There is much more work to do on this, but to begin with a simple mapping is a useful beginnning.
First, DIFFERENCE can be seen to correspond to 'BIRTH'. In this way, difference is still an 'event', but it is not an event on a horizon of time, but on the horizon of another entity which is similarly between birth and death: difference is an event on the horizon of love.
The biology of love itself is something which has already drawn the attention of the cybernetics of living things (notably Maturana). Autopoiesis and Structural coupling are good starting points for thinking about love. But they suffer from the inherent time-laden mechanicism where time is uninspected. I've always thought that regarding love, Luhmann got closer. And indeed, Bowlby's attachment theory provides a rich way of thinking about the inter-relationship between inner and outer worlds. There may well be ways of expressing these without using time, or explicitly formulating time where it isn't glossed over.

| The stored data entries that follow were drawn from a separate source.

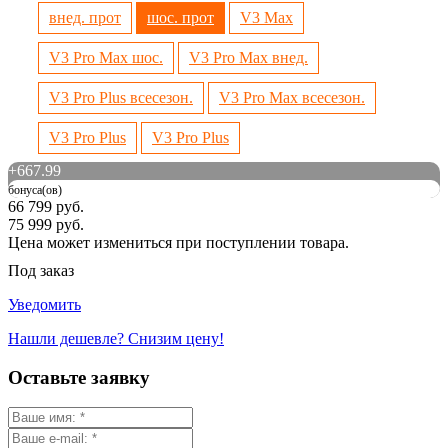
внед. прот
шос. прот
V3 Max
V3 Pro Max шос.
V3 Pro Max внед.
V3 Pro Plus всесезон.
V3 Pro Max всесезон.
V3 Pro Plus
V3 Pro Plus
+
667.99
бонуса(ов)
66 799 руб.
75 999 руб.
Цена может измениться при поступлении товара.
Под заказ
Уведомить
Нашли дешевле? Снизим цену!
Оставьте заявку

Finally, DEATH is generally not inspected, apart from the understanding of the pathological processes of system oscillation. I think death is key to understanding time: there can be no understanding of time without an understanding of death. And what death represents is ABSENCE.
I see these working together. ABSENCE creates a motion towards, and as such is a driver for LOVE (through maintaining attachments and establishing balance between inner and outer worlds), and within that process gives rise to BIRTH. I think this process can be expressed in terms of symmetry, and that fractals may be the best mathematical foundation for doing this.
...that's all a bit intense!
... I guess I won't really know until I really get stuck in to try and do it!